Dr. Anas El-Aneed is a professor of pharmacy in the college. He received his Ph.D. Biochemistry and M.Sc. Pharmacy from Memorial University of Newfoundland; M.B.A. from the University of Saskatchewan; and B.Sc. Pharmacy and Pharmaceutical Chemistry, Tishreen University, Syria. He is also currently the Research Group Lead for the Drug Discovery and Development Research Group in Health Sciences, USask. Dr. El-Aneed is currently an NSERC governing council member and serves on its executive committee. He is also on the editorial board of rapid Communication in Mass Spectrometry, and a member of the American Society for Mass Spectrometry and the Canadian Society for Mass spectrometry.
Dr. El-Aneed’s research relies on the use of different mass spectrometry platforms for the qualitative and quantitative analysis of small organic compounds. His current research is focused on urine biomarker discovery for respiratory illnesses, the biological fate of lipid-based drug delivery systems and extracting active metabolites form canola waste streams. In addition to basic science, Dr. El-Aneed is engaged in applied health research, investigating the educational needs of community pharmacists regarding substance abuse and addiction.

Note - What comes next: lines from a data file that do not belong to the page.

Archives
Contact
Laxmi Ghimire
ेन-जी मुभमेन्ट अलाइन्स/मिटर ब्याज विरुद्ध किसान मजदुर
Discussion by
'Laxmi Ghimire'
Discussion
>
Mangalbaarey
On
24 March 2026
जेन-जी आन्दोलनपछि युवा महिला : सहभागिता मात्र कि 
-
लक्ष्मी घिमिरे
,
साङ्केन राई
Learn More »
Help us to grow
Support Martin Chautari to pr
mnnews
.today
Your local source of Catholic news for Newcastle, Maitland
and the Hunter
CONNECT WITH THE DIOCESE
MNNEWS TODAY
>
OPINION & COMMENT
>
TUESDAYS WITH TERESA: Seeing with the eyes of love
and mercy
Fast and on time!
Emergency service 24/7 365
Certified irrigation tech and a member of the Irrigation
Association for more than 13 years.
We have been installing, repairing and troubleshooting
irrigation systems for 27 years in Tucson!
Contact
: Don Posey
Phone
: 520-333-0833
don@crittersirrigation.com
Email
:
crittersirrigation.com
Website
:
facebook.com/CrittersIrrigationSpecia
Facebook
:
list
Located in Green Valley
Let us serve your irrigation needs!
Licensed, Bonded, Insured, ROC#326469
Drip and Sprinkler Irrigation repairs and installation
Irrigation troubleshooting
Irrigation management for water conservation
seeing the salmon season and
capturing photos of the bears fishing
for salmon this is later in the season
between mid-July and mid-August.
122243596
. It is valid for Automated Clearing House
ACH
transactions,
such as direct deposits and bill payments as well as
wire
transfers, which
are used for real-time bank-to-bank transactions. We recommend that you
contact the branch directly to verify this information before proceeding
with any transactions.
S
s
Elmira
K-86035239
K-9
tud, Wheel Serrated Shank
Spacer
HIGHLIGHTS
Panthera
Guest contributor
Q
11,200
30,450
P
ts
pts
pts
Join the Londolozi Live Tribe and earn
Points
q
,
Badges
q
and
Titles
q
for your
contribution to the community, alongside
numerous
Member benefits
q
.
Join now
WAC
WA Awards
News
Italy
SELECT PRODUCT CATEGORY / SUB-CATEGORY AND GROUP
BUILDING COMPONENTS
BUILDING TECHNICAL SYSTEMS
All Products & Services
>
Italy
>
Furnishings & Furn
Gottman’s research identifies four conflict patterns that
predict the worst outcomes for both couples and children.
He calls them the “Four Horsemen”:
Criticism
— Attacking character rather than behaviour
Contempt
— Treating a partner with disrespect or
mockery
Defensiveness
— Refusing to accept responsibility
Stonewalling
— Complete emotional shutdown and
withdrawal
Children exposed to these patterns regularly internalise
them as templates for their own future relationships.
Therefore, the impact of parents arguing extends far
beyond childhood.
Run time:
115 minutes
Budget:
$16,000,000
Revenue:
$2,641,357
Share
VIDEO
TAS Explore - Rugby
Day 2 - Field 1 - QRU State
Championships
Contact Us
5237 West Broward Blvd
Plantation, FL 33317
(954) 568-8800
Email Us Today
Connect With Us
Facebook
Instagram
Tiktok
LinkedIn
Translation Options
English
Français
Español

Dr. Brian Bandy is an associate professor of nutrition, and teaches in the undergraduate and graduate programs of the Division of Nutrition and Dietetics. He received his B.Sc. in Biochemistry from the University of British Columbia and Ph.D. from Simon Fraser University, before doing post-doctoral studies at the University of São Paulo, Institute of Chemistry. He is a member of the Drug Discovery and Development Research Group at USask, and an active member of the Canadian Nutrition Society and the Canadian Oxidative Stress Consortium.
Dr. Bandy’s primary research interests are in bioactive components of plants, and on the roles of oxidative metabolism in health and disease. Plant components of interest include antioxidant vitamins (such as vitamins C and E), flavonoids and other polyphenols, and other agents (such as sulfur compounds in cruciferous vegetables) that influence expression of metabolic detoxification systems. A particular focus in oxidative metabolism is on mitochondria and their roles in health (such as with exercise) and, when impaired, in development of chronic diseases of age such as cancer, neurodegenerative diseases, and neuromuscular disorders.
Thank you to Drs. Kerry Mansell and Carol Henry who have served the college in these roles since 2015.